Chart understanding data:

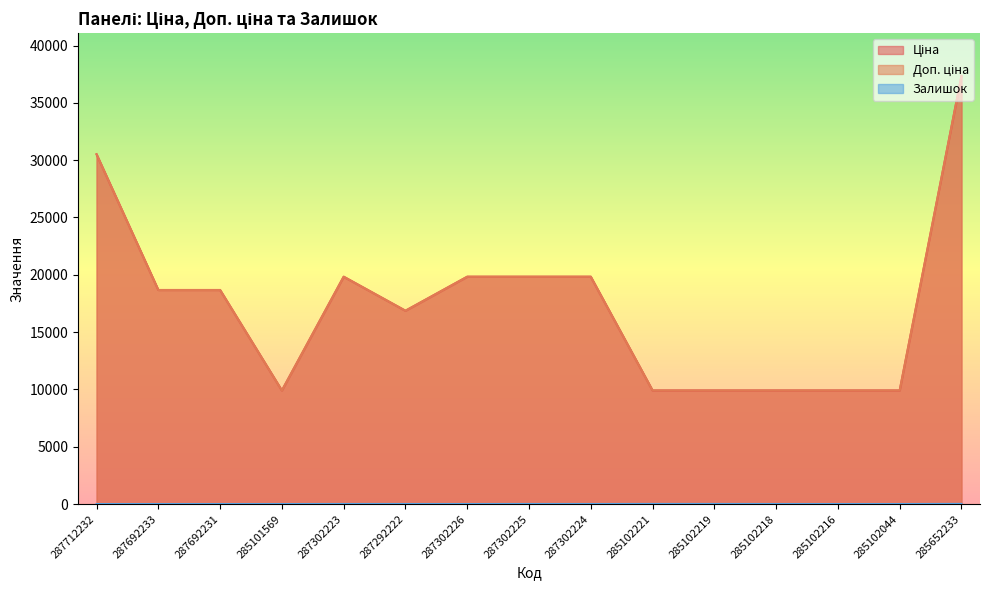

Reading left to right, transcribe all the data shown in this chart.

Ціна: 287712232=30512.3	287692233=18671.5	287692231=18671.5	285101569=9908.5	287302223=19831.1	287292222=16863.2	287302226=19831.1	287302225=19831.1	287302224=19831.1	285102221=9908.5	285102219=9908.5	285102218=9908.5	285102216=9908.5	285102044=9908.5	285652233=37343.0
Доп. ціна: 287712232=30512.3	287692233=18671.5	287692231=18671.5	285101569=9908.5	287302223=19831.1	287292222=16863.2	287302226=19831.1	287302225=19831.1	287302224=19831.1	285102221=9908.5	285102219=9908.5	285102218=9908.5	285102216=9908.5	285102044=9908.5	285652233=37343.0
Залишок: 287712232=0.0	287692233=0.0	287692231=0.0	285101569=0.0	287302223=5.0	287292222=4.0	287302226=1.0	287302225=5.0	287302224=3.0	285102221=8.0	285102219=7.0	285102218=3.0	285102216=0.0	285102044=1.0	285652233=12.0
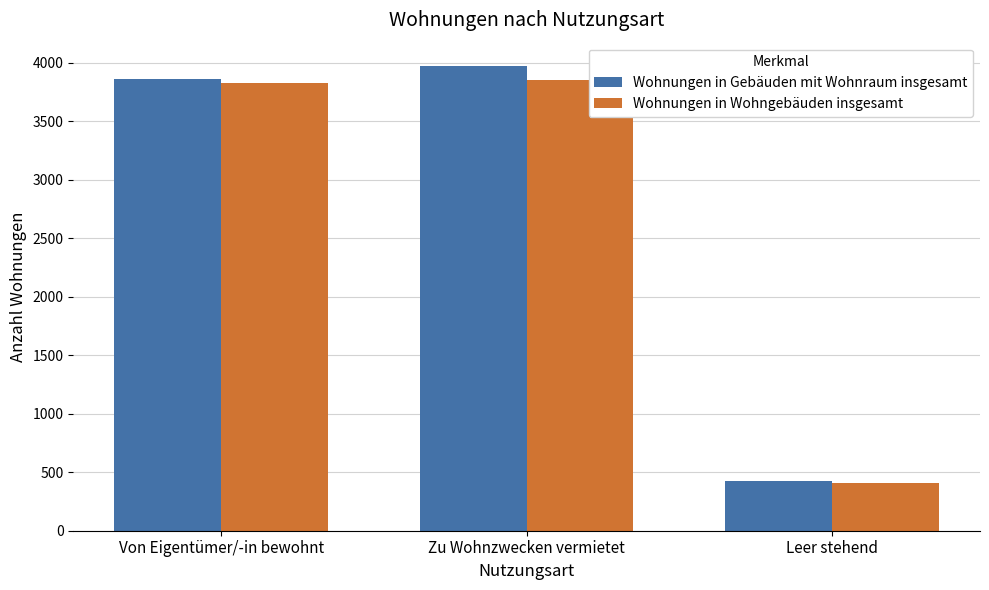

What is the highest value of the Wohnungen in Gebäuden mit Wohnraum insgesamt series?

3974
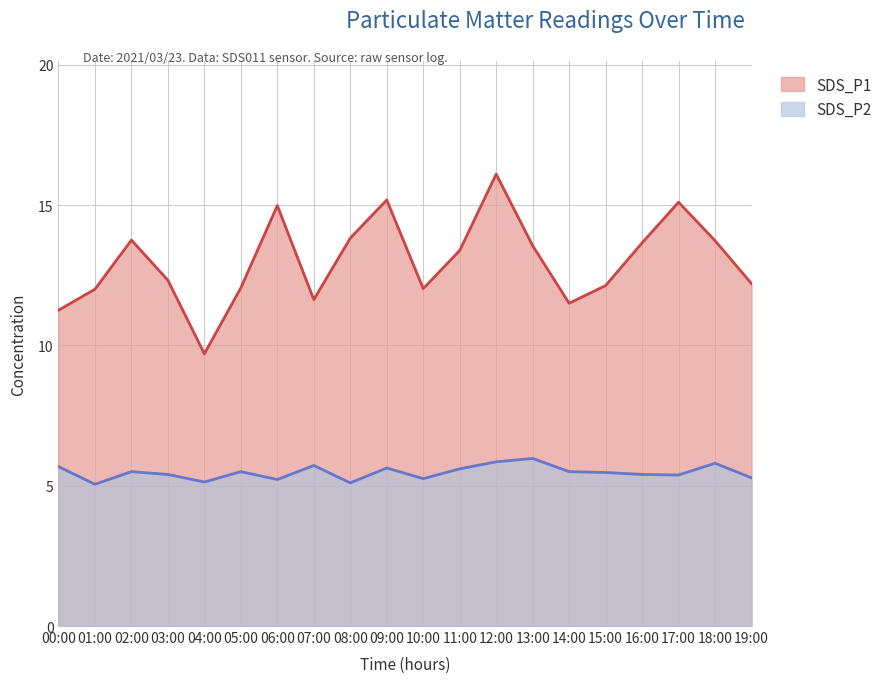

Which has a higher value, 13:00 or 03:00?

13:00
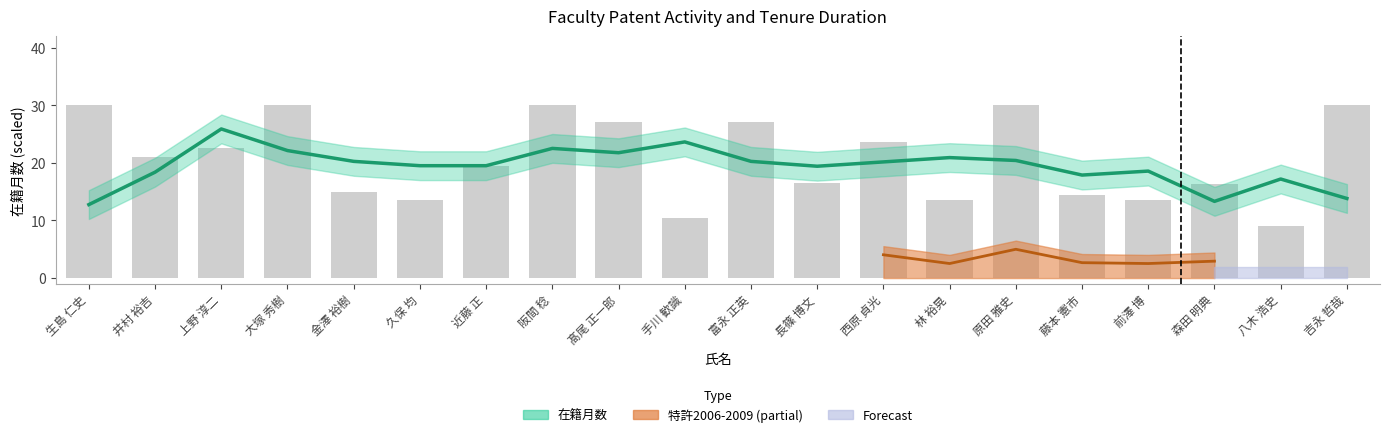

What is the label of the 8th bar from the right?

西原 貞光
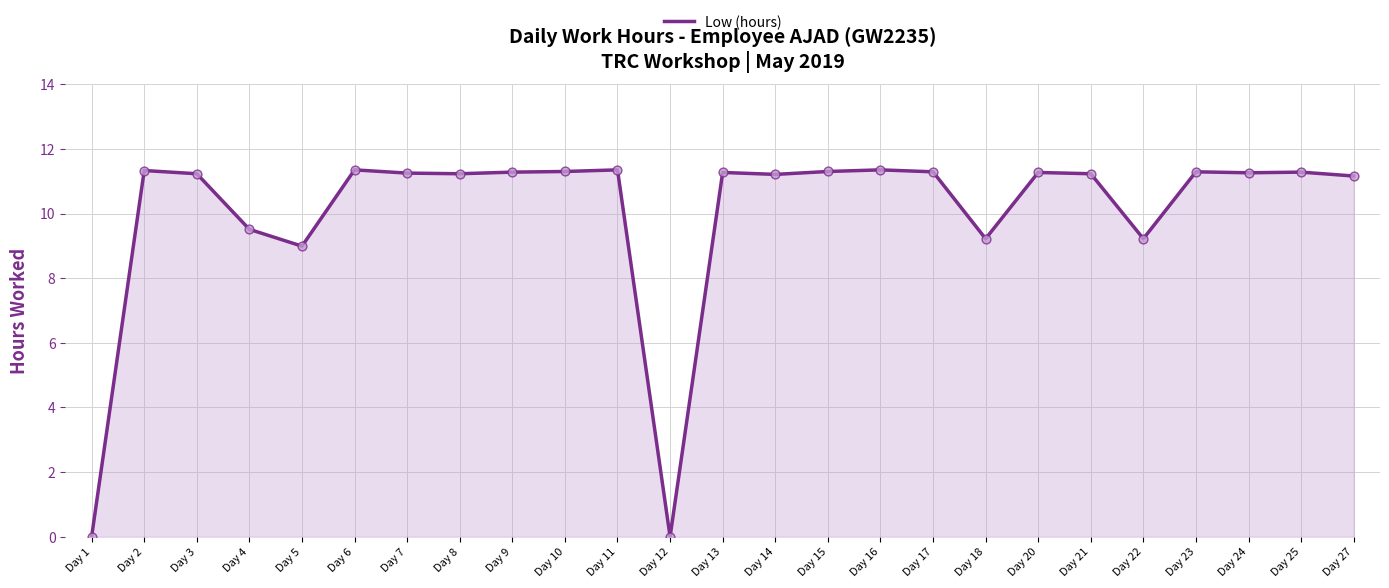

Between Day 16 and Day 22, which is larger?

Day 16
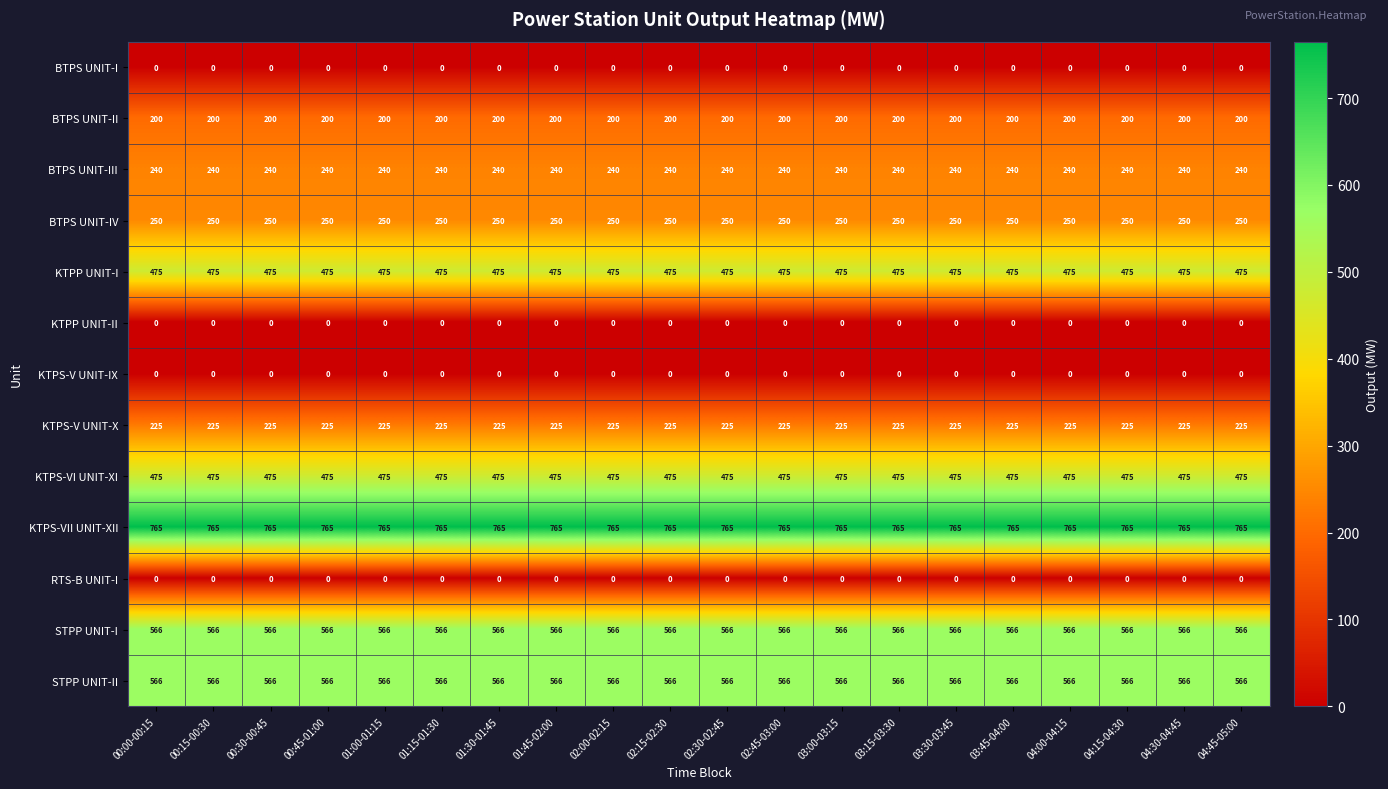

Which series has the largest total across all categories?

KTPS-VII UNIT-XII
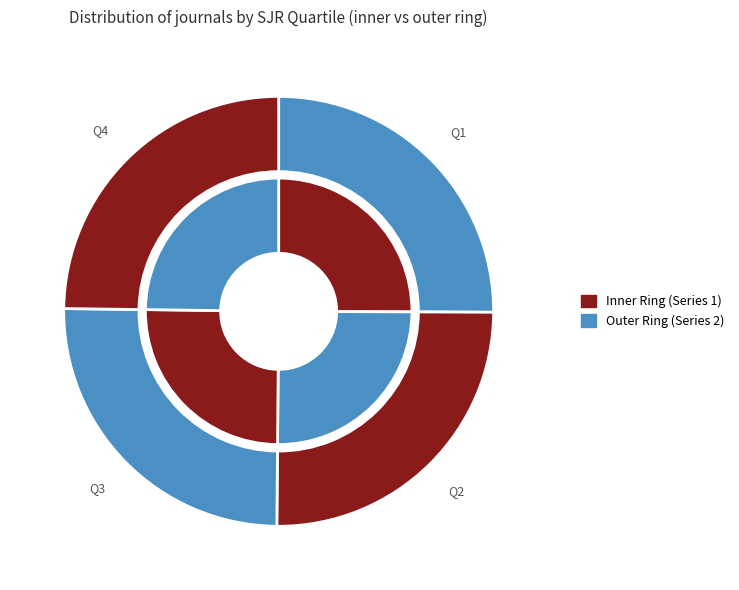

Does Q2 account for over 50% of the chart?

No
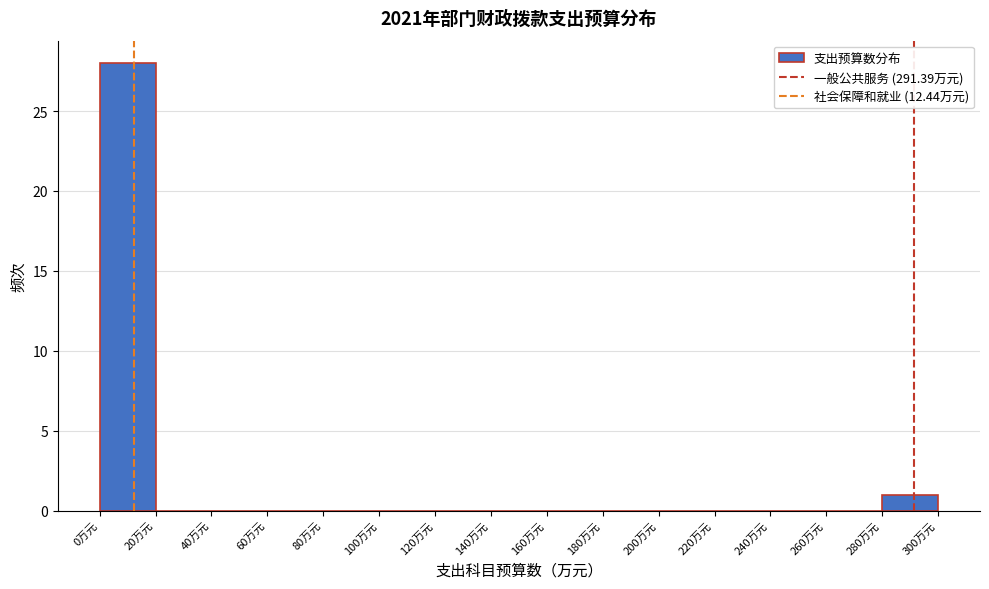

Reading left to right, transcribe this chart: for each bar, give the range it covers on the x-axis and its height. The values are not printed on the chart, so give them approximately, as read against the axis.

0 to 20: 28
20 to 40: 0
40 to 60: 0
60 to 80: 0
80 to 100: 0
100 to 120: 0
120 to 140: 0
140 to 160: 0
160 to 180: 0
180 to 200: 0
200 to 220: 0
220 to 240: 0
240 to 260: 0
260 to 280: 0
280 to 300: 1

Try it ▸
Rewrite the lines from the one containing "Between Day 16 and Day 22, which is larger?" through the end of the records, both included, changing "chart" to "graph" and leaving everything else as it is. Leave out the pictures.

Task answer ▸
Between Day 16 and Day 22, which is larger?

Day 16

Which series has the largest total across all categories?

KTPS-VII UNIT-XII

Does Q2 account for over 50% of the graph?

No

Reading left to right, transcribe this graph: for each bar, give the range it covers on the x-axis and its height. The values are not printed on the graph, so give them approximately, as read against the axis.

0 to 20: 28
20 to 40: 0
40 to 60: 0
60 to 80: 0
80 to 100: 0
100 to 120: 0
120 to 140: 0
140 to 160: 0
160 to 180: 0
180 to 200: 0
200 to 220: 0
220 to 240: 0
240 to 260: 0
260 to 280: 0
280 to 300: 1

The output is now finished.